A minha vida clínica de mais de meio século está a findar. Desde a medicina rural nos contrafortes da Serra da Gralheira até à primitiva e precária assistência médica na guerra colonial, passando pela sombria urgência do Hospital de Santo António até às avançadas tecnologias dos dias de hoje, tudo atravessei, com a consciência de que a minha consciência nunca me atraiçoou.

De tudo eu vi, desde a máxima nobreza do ser humano à sua maior indignidade e degradação. Em todo o meu percurso sempre atento às forças e fraquezas humanas, não deixei de erguer vitórias e tropeçar em fracassos. Como toda a gente, sobretudo um médico, cujos valores da sua nobilíssima e exigente missão o não libertam da fragilidade humana.

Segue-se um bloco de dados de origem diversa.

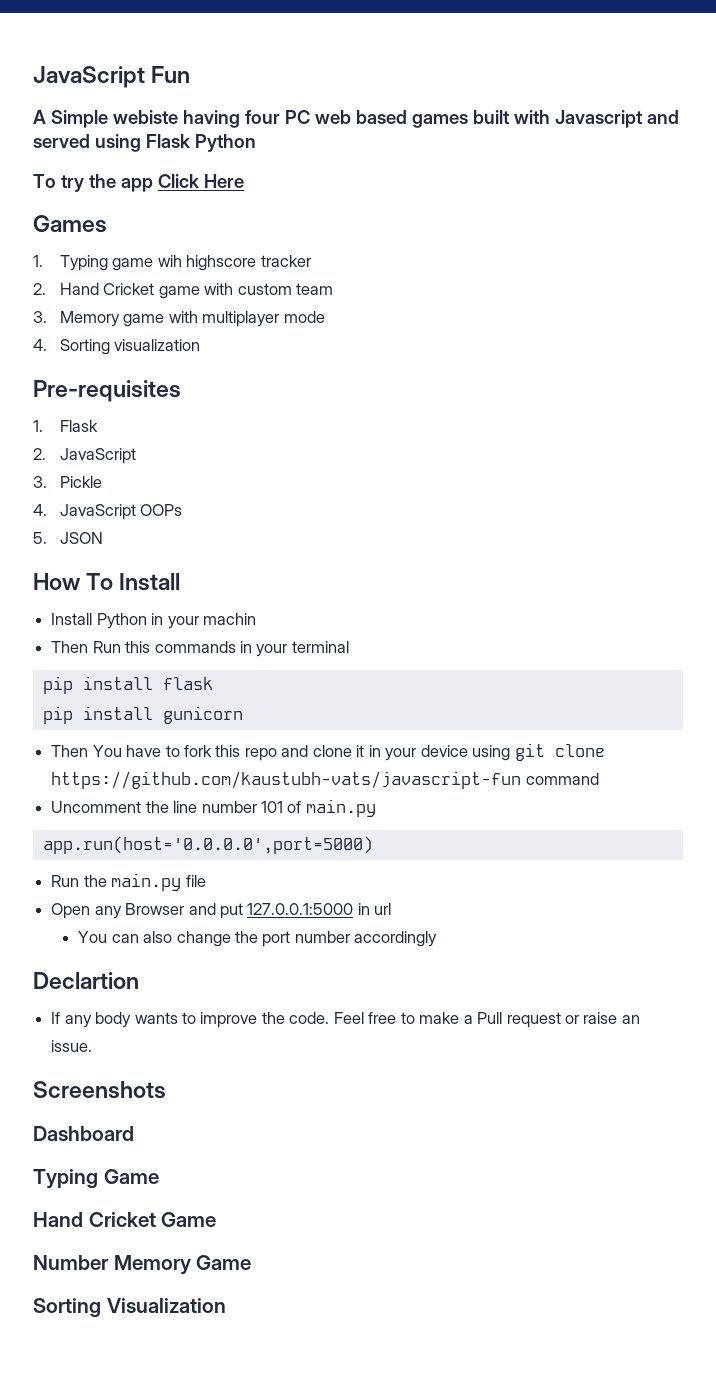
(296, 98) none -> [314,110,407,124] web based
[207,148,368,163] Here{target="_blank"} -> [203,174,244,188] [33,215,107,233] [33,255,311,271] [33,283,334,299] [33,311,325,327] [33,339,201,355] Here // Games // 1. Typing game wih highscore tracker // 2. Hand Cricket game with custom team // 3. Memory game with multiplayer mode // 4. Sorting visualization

Mas todos os meus sonhos e todos os horizontes que esses sonhos abriram à minha frente durante uma vida inteira estão a ruir e a dissolver-se na angústia e na tristeza do acordar. A alienação do conceito de valor e o obscurantismo ao serviço da destruição da vida e da cultura deram ao mundo esta disforme aberração “civilizacional” em que estamos a morrer.

O mundo selvagem que os argentários monstros dos dias de hoje criaram não permite viver, só permite morrer e fazem com que eu olhe para trás, para os inúmeros testemunhos de uma vida inteira, com a dor imensa de um trágico sentimento de aniquilação de toda a esperança num mundo de justiça e harmonia do Homem Novo.